まずこの問題は、内容自体が非常にデリケートです。そして、少なくともただのファンである僕たちが、自分たちの力で真実を知ることは、ほぼ不可能です。当事者でもない者が、知見も専門性も持たず、安易な憶測や正しくない事実に基づいた発言をすることは、ジャニーズのアイドルや、彼らのファンを、不要に傷つける恐れがあり危険です。ましてやジャニーズ事務所は、未成年者のアイドルやファンを多く抱えています。彼らに安易な情報を伝えることは、彼らの精神や価値観に深く影響する可能性があります。したがって、この性加害問題に触れる上では、配慮と責任を持って慎重に発言する必要がある、と考えています。

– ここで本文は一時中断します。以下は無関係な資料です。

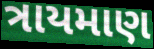
ત્રાયમાણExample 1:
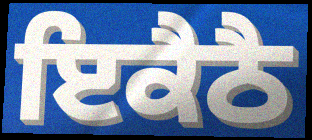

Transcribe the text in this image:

ਇਕੈਠੈ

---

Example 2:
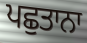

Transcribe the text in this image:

ਪਛੁਤਾਨਾ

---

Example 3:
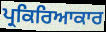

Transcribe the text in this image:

ਪ੍ਰਕਿਰਿਆਕਾਰ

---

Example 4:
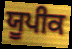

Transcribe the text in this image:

ਯੂਪੀਕ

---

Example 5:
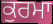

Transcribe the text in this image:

ਕੁਰਮਾ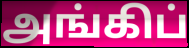
அங்கிப்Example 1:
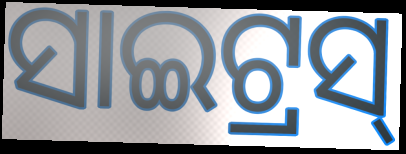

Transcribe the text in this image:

ସାଇଟ୍ରସ୍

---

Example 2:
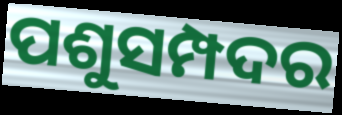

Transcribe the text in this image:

ପଶୁସମ୍ପଦର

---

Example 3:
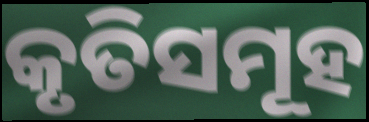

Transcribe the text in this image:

କୃତିସମୂହ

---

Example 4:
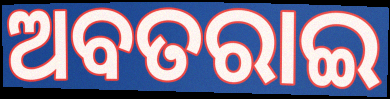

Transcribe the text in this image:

ଅବତରାଇ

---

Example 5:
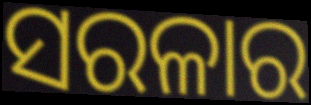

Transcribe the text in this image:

ସରଳାର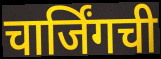
चार्जिंगची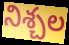
నిశ్చల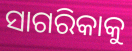
ସାଗରିକାକୁ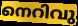
നെറിവു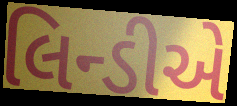
લિન્ડીએ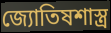
জ্যোতিষশাস্ত্র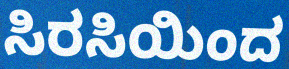
ಸಿರಸಿಯಿಂದ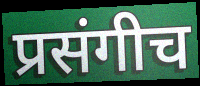
प्रसंगीचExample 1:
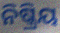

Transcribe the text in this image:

ନିଷ୍କ୍ରିୟ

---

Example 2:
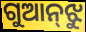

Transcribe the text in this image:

ଗୁଆନ୍‌ଝୁ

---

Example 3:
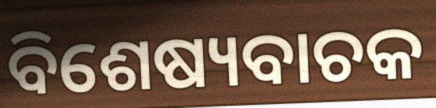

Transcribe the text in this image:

ବିଶେଷ୍ୟବାଚକ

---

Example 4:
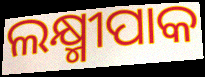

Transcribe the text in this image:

ଲକ୍ଷ୍ମୀପାକ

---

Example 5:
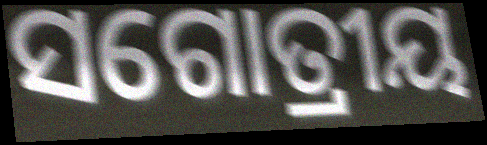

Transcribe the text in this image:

ସଗୋତ୍ରୀୟ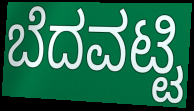
ಬೆದವಟ್ಟಿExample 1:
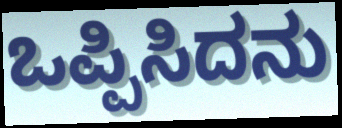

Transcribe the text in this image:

ಒಪ್ಪಿಸಿದನು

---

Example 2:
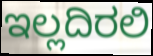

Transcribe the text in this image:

ಇಲ್ಲದಿರಲಿ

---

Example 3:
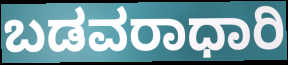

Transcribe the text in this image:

ಬಡವರಾಧಾರಿ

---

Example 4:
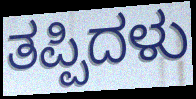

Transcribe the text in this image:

ತಪ್ಪಿದಳು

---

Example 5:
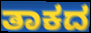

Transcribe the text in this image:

ತಾಕದ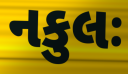
નકુલઃ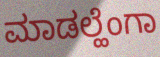
ಮಾಡಲ್ಹೆಂಗಾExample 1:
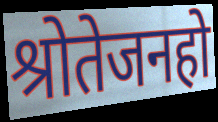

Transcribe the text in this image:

श्रोतेजनहो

実はこの性加害問題に関連して、ここ数ヶ月で複数の取材依頼が僕に対してありました。この件に限らず、仕事や取材等の依頼に関しては、基本的に内容をお伺いしてから判断するのが僕のポリシーです。しかしこの件に対しては、僕が第三者のメディアを通して配慮と責任のある発言をすることが難しいという理由で、そのすべてをお断りしているのが実情です。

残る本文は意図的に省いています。